A restriction of the right of collective action can indeed lead to a faster creation of legal certainty and thus potentially to an acceleration of the implementation of a project. However, it must be taken into account that the public's rights to information, participation and legal action in environmental matters are not only based on EU law, but ultimately go back to the international Aarhus Convention, to which both the Federal Republic of Germany and the EU are signatories. It is precisely the rights of collective action established therein that have already led to several rulings by the ECJ and resulting amendments or extensions of the German implementation of the Environmental Appeals Act (Umwelt-Rechtsbehelfsgesetz, UmwRG) in the past. A new restriction of the rights of collective action without adapting the foundations in EU and possibly also international law is therefore likely to be possible only to a very limited extent. The coalition also seems to have recognised this, as it also announces that it wants to work towards a "further international reduction" through initiatives of the federal government (lines 2125 et seq.).

Chemicals law

The coalition wants to make Germany the world's most innovative chemical, pharmaceutical, and biotechnology location (lines 177 et seq., see also Health policy). For this purpose, a so-called Chemistry Agenda 2045 is to be developed. In addition, the new government rejects a "total ban on groups of substances" and wants to advocate for a "balanced European regulatory framework with a risk-based approach to chemicals policy". These announcements are to be seen against the background of European chemicals legislation, the central set of which is the so-called REACH Regulation. On the basis of this regulation, a restriction proposal has been in the legislative process for some time, which is intended to completely ban the use of the substance group of per- and polyfluorinated alkyl substances (PFAS), which has recently received increased attention from both the authorities and the public, and to allow only narrowly defined exceptions.
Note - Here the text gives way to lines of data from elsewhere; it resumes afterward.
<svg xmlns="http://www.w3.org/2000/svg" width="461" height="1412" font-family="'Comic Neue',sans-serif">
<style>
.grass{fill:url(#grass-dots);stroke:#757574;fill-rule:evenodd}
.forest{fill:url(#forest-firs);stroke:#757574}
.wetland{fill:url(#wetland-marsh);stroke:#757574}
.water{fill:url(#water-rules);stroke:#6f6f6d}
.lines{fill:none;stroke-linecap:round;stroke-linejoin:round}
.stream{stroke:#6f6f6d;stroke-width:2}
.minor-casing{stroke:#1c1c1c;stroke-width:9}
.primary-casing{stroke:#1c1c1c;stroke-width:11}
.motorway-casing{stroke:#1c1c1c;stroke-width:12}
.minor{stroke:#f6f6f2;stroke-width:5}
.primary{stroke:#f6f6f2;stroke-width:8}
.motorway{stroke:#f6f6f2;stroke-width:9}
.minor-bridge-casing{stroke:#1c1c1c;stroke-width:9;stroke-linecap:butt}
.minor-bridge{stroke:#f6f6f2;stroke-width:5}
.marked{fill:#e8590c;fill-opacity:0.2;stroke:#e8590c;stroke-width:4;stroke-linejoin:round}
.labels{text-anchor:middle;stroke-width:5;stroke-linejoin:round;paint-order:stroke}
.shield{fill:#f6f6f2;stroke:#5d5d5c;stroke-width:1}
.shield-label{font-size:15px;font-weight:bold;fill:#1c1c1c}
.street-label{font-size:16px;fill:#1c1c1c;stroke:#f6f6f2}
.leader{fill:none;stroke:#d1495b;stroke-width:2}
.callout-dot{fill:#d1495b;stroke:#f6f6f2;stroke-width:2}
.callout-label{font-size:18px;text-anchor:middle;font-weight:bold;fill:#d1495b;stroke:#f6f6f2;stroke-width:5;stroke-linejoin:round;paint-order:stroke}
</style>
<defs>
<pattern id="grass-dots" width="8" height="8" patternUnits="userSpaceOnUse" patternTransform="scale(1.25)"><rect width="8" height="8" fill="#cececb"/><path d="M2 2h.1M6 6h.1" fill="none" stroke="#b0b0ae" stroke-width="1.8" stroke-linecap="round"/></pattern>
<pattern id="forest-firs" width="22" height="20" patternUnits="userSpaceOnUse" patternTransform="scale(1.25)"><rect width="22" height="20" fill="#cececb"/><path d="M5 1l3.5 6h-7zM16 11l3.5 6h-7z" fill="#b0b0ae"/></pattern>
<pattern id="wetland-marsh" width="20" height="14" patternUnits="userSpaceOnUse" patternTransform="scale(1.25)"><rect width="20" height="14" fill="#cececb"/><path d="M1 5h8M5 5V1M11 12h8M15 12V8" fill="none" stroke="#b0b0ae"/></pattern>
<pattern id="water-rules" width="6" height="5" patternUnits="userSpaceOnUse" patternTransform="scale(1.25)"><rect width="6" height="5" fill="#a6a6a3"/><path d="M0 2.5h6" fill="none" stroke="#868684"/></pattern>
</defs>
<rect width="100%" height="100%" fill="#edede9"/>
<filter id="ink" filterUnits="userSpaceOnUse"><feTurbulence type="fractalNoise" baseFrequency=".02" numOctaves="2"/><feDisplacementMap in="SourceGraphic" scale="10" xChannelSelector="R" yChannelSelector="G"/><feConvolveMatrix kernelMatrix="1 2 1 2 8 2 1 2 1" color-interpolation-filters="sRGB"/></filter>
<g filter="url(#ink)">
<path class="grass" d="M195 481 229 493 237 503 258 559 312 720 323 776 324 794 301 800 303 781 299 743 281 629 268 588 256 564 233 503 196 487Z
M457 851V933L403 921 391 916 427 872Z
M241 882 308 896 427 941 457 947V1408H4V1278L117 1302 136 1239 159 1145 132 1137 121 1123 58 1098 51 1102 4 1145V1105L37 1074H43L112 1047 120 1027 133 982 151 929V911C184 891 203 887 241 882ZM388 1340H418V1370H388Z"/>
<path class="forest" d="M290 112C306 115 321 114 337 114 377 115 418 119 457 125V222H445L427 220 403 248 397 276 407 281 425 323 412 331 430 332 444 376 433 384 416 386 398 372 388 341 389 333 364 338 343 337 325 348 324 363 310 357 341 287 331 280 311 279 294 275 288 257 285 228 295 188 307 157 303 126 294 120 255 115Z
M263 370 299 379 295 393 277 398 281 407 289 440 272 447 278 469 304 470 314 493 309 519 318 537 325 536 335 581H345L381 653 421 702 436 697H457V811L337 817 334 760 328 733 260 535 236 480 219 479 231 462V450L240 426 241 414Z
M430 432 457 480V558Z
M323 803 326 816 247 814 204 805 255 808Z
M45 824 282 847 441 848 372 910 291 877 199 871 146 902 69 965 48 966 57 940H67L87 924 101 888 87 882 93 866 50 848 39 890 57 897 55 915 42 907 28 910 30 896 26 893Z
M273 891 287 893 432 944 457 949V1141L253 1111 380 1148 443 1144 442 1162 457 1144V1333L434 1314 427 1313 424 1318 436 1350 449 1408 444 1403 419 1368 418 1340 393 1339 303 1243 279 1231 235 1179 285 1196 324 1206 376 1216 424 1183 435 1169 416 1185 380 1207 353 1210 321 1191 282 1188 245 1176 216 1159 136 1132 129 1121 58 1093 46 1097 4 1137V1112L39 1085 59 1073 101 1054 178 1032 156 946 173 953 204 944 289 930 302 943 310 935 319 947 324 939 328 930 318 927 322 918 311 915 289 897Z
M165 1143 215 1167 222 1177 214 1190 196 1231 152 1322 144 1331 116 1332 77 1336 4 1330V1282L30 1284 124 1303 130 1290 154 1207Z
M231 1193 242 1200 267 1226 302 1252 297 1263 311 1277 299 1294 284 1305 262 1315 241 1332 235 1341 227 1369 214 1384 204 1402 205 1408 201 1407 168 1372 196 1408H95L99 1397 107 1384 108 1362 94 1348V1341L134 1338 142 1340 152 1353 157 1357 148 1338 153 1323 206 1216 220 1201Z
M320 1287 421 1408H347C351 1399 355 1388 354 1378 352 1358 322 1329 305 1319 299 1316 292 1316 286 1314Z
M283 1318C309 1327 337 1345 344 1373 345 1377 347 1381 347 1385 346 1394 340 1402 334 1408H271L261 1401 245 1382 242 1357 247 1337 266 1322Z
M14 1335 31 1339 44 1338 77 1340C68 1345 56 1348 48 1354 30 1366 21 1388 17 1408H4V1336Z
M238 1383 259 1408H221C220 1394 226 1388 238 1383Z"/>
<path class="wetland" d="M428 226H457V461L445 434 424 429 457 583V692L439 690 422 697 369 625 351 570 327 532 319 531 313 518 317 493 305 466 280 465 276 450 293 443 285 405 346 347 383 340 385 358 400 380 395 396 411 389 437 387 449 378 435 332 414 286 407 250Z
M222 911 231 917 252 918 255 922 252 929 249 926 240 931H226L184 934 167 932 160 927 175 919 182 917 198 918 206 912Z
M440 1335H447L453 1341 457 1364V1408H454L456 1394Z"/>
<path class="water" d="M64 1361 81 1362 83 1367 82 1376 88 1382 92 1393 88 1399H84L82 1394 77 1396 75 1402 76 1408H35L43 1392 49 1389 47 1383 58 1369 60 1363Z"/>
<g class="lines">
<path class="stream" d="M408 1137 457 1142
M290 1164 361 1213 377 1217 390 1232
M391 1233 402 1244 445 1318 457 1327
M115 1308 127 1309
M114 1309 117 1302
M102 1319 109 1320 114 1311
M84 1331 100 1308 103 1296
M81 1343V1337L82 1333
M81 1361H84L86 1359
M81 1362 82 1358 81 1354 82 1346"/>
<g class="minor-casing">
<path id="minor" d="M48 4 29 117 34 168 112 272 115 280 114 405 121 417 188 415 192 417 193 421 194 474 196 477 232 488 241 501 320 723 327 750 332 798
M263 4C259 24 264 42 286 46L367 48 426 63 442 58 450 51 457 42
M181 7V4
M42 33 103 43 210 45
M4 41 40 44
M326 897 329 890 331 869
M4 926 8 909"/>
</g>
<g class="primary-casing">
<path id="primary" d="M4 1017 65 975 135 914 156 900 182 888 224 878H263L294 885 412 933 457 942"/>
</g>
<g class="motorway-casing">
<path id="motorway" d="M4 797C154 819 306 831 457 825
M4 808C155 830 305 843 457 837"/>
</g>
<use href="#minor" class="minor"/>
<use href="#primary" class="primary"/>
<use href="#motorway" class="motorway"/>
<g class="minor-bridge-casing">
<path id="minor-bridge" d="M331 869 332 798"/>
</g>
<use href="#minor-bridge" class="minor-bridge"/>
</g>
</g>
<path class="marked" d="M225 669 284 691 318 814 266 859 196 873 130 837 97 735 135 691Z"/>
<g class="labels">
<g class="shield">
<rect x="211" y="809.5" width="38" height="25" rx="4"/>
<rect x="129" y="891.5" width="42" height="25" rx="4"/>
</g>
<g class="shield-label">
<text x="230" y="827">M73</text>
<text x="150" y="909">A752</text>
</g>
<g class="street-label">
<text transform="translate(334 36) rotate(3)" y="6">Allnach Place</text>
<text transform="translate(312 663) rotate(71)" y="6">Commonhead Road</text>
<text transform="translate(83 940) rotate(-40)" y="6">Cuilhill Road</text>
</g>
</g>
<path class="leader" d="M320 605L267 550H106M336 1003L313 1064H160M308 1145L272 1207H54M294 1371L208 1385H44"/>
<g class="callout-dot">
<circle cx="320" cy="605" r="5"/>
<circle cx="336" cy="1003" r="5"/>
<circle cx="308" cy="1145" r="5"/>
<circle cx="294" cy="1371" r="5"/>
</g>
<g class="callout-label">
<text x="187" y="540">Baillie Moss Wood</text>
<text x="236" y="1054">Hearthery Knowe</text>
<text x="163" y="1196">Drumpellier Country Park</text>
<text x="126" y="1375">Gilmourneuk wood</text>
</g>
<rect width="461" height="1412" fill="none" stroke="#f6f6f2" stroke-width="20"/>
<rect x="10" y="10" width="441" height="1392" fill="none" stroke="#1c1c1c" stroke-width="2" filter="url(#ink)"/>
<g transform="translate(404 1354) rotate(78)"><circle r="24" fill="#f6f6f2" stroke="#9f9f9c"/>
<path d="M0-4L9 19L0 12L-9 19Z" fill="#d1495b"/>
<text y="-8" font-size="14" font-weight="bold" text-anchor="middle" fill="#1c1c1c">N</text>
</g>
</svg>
The coalition agreement suggests that the new federal government will not agree to the proposal – should the Commission adopt it in its current form (lines 1210 et seq.). Whether the substance ban can be stopped by this depends on whether enough other Member States join the position of the German government. Beyond this, the Commission is in principle also planning a further reform of the REACH Regulation and had considered, e.g., the introduction of a so-called generic risk approach, which would have facilitated potentially far-reaching substance bans on the basis of general risk assessments. The coalition now also seems to be opposing this. However, after the last European elections, the new Commission has not yet taken a position on whether this approach should be pursued at all.